Excerpts from a dataset
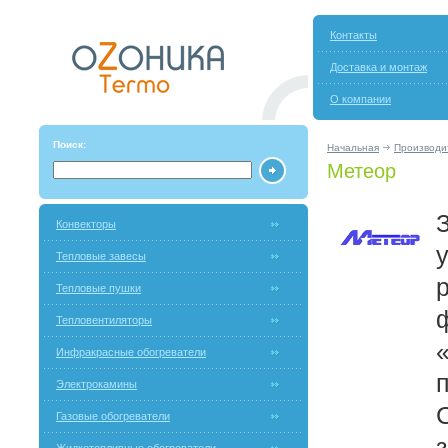
Контакты
Доставка и монтаж
О компании
Поиск:
Начальная
Производи
Метеор
Конвекторы
Тепловые завесы
Тепловые пушки
Тепловентиляторы
Инфракрасные обогреватели
Электрокамины
Газовые обогреватели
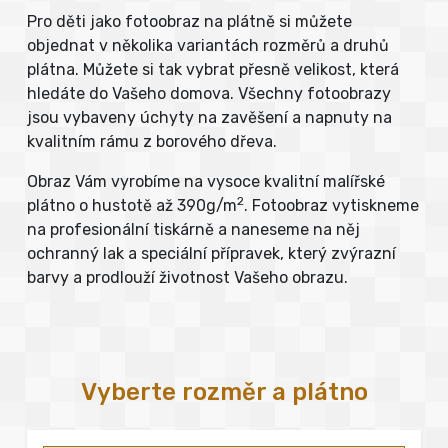
Pro děti jako fotoobraz na plátně si můžete
objednat v několika variantách rozměrů a druhů
plátna. Můžete si tak vybrat přesně velikost, která
hledáte do Vašeho domova. Všechny fotoobrazy
jsou vybaveny úchyty na zavěšení a napnuty na
kvalitním rámu z borového dřeva.
Obraz Vám vyrobíme na vysoce kvalitní malířské
2
plátno o hustotě až 390g/m
. Fotoobraz vytiskneme
na profesionální tiskárně a naneseme na něj
ochranný lak a speciální přípravek, který zvýrazní
barvy a prodlouží životnost Vašeho obrazu.
Vyberte rozměr a plátno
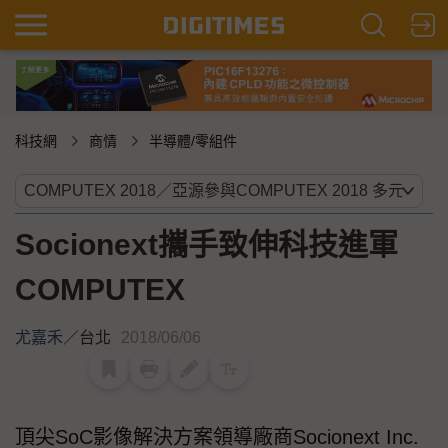
科技網
商情
半導體/零組件
Socionext攜手致伸科技進軍
COMPUTEX
尤嘉禾
／
台北
2018/06/06
頂尖SoC影像解決方案領導廠商Socionext Inc.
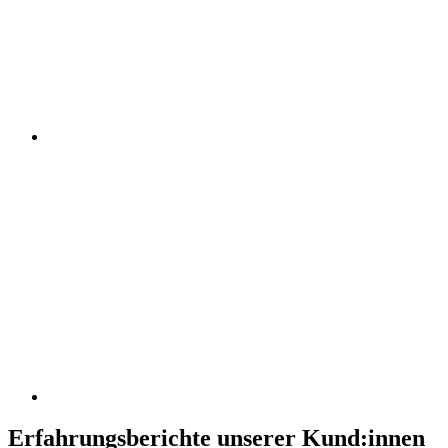
Erfahrungsberichte unserer Kund:innen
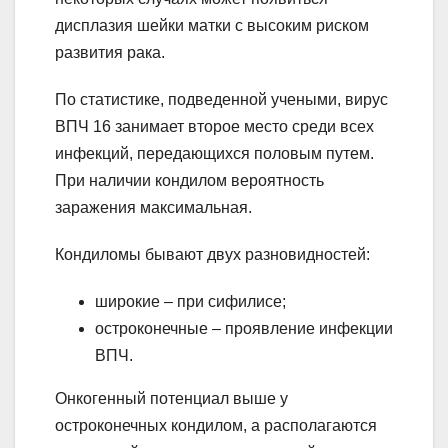
дисплазия шейки матки с высоким риском
развития рака.
По статистике, подведенной учеными, вирус
ВПЧ 16 занимает второе место среди всех
инфекций, передающихся половым путем.
При наличии кондилом вероятность
заражения максимальная.
Кондиломы бывают двух разновидностей:
широкие – при сифилисе;
остроконечные – проявление инфекции
ВПЧ.
Онкогенный потенциал выше у
остроконечных кондилом, а располагаются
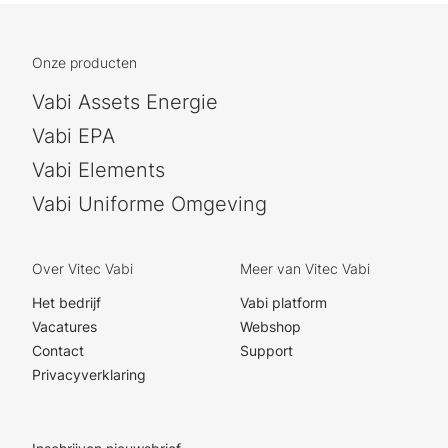
Onze producten
Vabi Assets Energie
Vabi EPA
Vabi Elements
Vabi Uniforme Omgeving
Over Vitec Vabi
Meer van Vitec Vabi
Het bedrijf
Vabi platform
Vacatures
Webshop
Contact
Support
Privacyverklaring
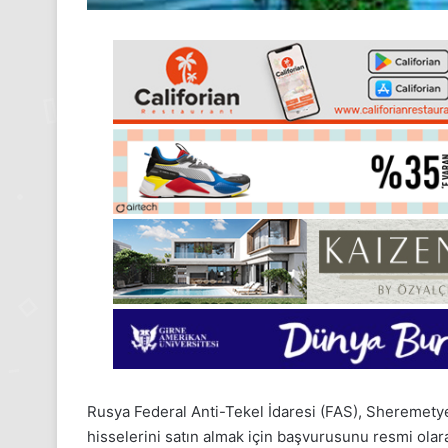
Rusya Federal Anti-Tekel İdaresi (FAS), Sheremety
hisselerini satın almak için başvurusunu resmi olar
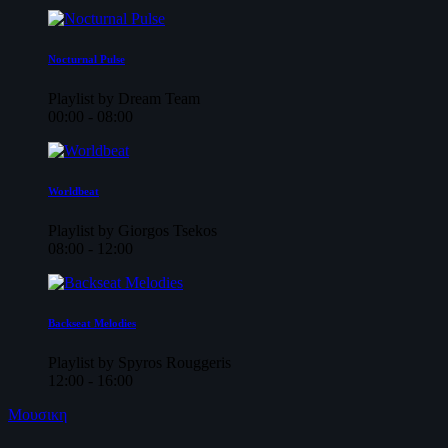
Nocturnal Pulse
Playlist by Dream Team
00:00 - 08:00
Worldbeat
Playlist by Giorgos Tsekos
08:00 - 12:00
Backseat Melodies
Playlist by Spyros Rouggeris
12:00 - 16:00
Μουσικη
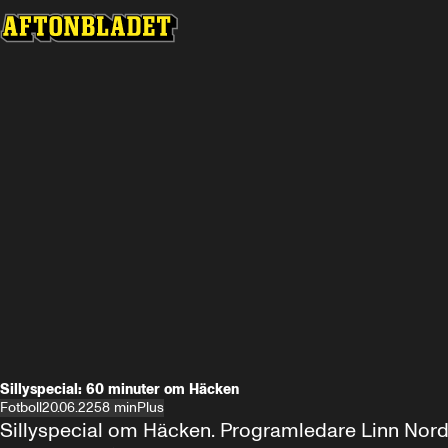
Sillyspecial: 60 minuter om Häcken
Fotboll
20.06.22
58 min
Plus
Sillyspecial om Häcken. Programledare Linn Nord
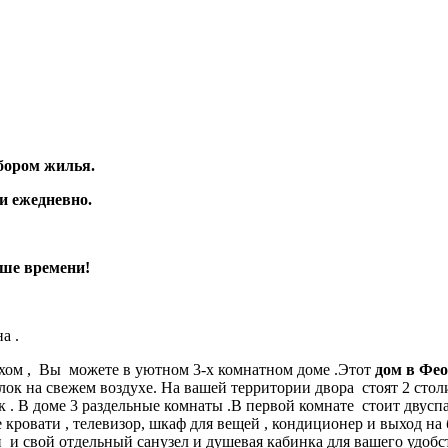
бором жилья.
и ежедневно.
ьше времени!
а .
хом , Вы можете в уютном 3-х комнатном доме .Этот
дом в Фео
 на свежем воздухе. На вашей территории двора стоят 2 столик
. В доме 3 раздельные комнаты .В первой комнате стоит двуспал
 кровати , телевизор, шкаф для вещей , кондиционер и выход на
 и свой отдельный санузел и душевая кабинка для вашего удобст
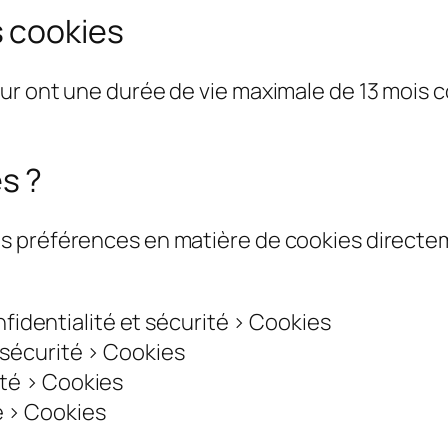
 cookies
eur ont une durée de vie maximale de 13 mo
s ?
s préférences en matière de cookies directe
fidentialité et sécurité > Cookies
 sécurité > Cookies
ité > Cookies
é > Cookies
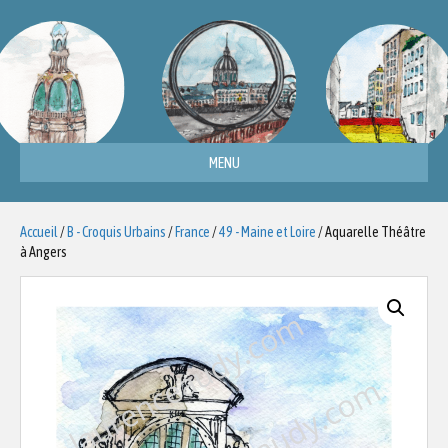
MENU
Accueil
/
B - Croquis Urbains
/
France
/
49 - Maine et Loire
/ Aquarelle Théâtre
à Angers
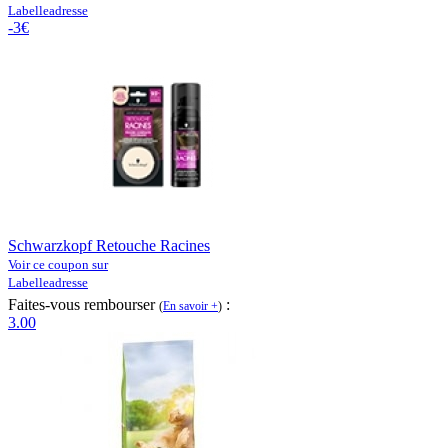
Labelleadresse
-3€
Schwarzkopf Retouche Racines
Voir ce coupon sur
Labelleadresse
Faites-vous rembourser
:
(
En savoir +
)
3.00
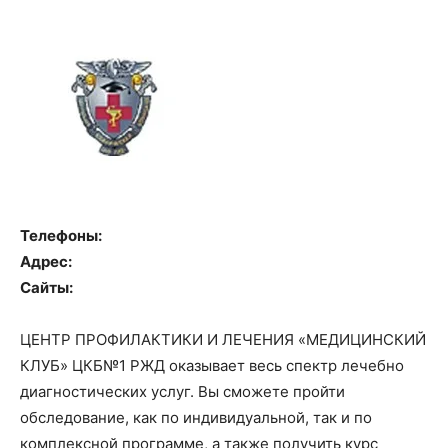
Телефоны:
Адрес:
Сайты:
ЦЕНТР ПРОФИЛАКТИКИ И ЛЕЧЕНИЯ «МЕДИЦИНСКИЙ
КЛУБ» ЦКБ№1 РЖД оказывает весь спектр лечебно
диагностических услуг. Вы сможете пройти
обследование, как по индивидуальной, так и по
комплексной программе, а также получить курс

# DESCRIPTION OF THE TASK
Retype the data shown above exactly, excluding any picture it contains.

# WRITTEN ANSWER
Контакты
Доставка и монтаж
О компании
Поиск:
Начальная
Производи
Метеор
Конвекторы
Тепловые завесы
Тепловые пушки
Тепловентиляторы
Инфракрасные обогреватели
Электрокамины
Газовые обогреватели
Pro děti jako fotoobraz na plátně si můžete
objednat v několika variantách rozměrů a druhů
plátna. Můžete si tak vybrat přesně velikost, která
hledáte do Vašeho domova. Všechny fotoobrazy
jsou vybaveny úchyty na zavěšení a napnuty na
kvalitním rámu z borového dřeva.
Obraz Vám vyrobíme na vysoce kvalitní malířské
2
plátno o hustotě až 390g/m
. Fotoobraz vytiskneme
na profesionální tiskárně a naneseme na něj
ochranný lak a speciální přípravek, který zvýrazní
barvy a prodlouží životnost Vašeho obrazu.
Vyberte rozměr a plátno
科技網
商情
半導體/零組件
Socionext攜手致伸科技進軍
COMPUTEX
尤嘉禾
／
台北
2018/06/06
頂尖SoC影像解決方案領導廠商Socionext Inc.
Erfahrungsberichte unserer Kund:innen
дисплазия шейки матки с высоким риском
развития рака.
По статистике, подведенной учеными, вирус
ВПЧ 16 занимает второе место среди всех
инфекций, передающихся половым путем.
При наличии кондилом вероятность
заражения максимальная.
Кондиломы бывают двух разновидностей:
широкие – при сифилисе;
остроконечные – проявление инфекции
ВПЧ.
Онкогенный потенциал выше у
остроконечных кондилом, а располагаются
Onze producten
Vabi Assets Energie
Vabi EPA
Vabi Elements
Vabi Uniforme Omgeving
Over Vitec Vabi
Meer van Vitec Vabi
Het bedrijf
Vabi platform
Vacatures
Webshop
Contact
Support
Privacyverklaring
Rusya Federal Anti-Tekel İdaresi (FAS), Sheremety
hisselerini satın almak için başvurusunu resmi olar
Nocturnal Pulse
Playlist by Dream Team
00:00 - 08:00
Worldbeat
Playlist by Giorgos Tsekos
08:00 - 12:00
Backseat Melodies
Playlist by Spyros Rouggeris
12:00 - 16:00
Μουσικη
Sillyspecial: 60 minuter om Häcken
Fotboll
20.06.22
58 min
Plus
Sillyspecial om Häcken. Programledare Linn Nord
бором жилья.
и ежедневно.
ьше времени!
а .
хом , Вы можете в уютном 3-х комнатном доме .Этот
дом в Фео
 на свежем воздухе. На вашей территории двора стоят 2 столик
. В доме 3 раздельные комнаты .В первой комнате стоит двуспал
 кровати , телевизор, шкаф для вещей , кондиционер и выход на
 и свой отдельный санузел и душевая кабинка для вашего удобст
 cookies
eur ont une durée de vie maximale de 13 mo
s ?
s préférences en matière de cookies directe
fidentialité et sécurité > Cookies
 sécurité > Cookies
ité > Cookies
é > Cookies
MENU
Accueil
/
B - Croquis Urbains
/
France
/
49 - Maine et Loire
/ Aquarelle Théâtre
à Angers
Labelleadresse
-3€
Schwarzkopf Retouche Racines
Voir ce coupon sur
Labelleadresse
Faites-vous rembourser
:
(
En savoir +
)
3.00
Телефоны:
Адрес:
Сайты:
ЦЕНТР ПРОФИЛАКТИКИ И ЛЕЧЕНИЯ «МЕДИЦИНСКИЙ
КЛУБ» ЦКБ№1 РЖД оказывает весь спектр лечебно
диагностических услуг. Вы сможете пройти
обследование, как по индивидуальной, так и по
комплексной программе, а также получить курс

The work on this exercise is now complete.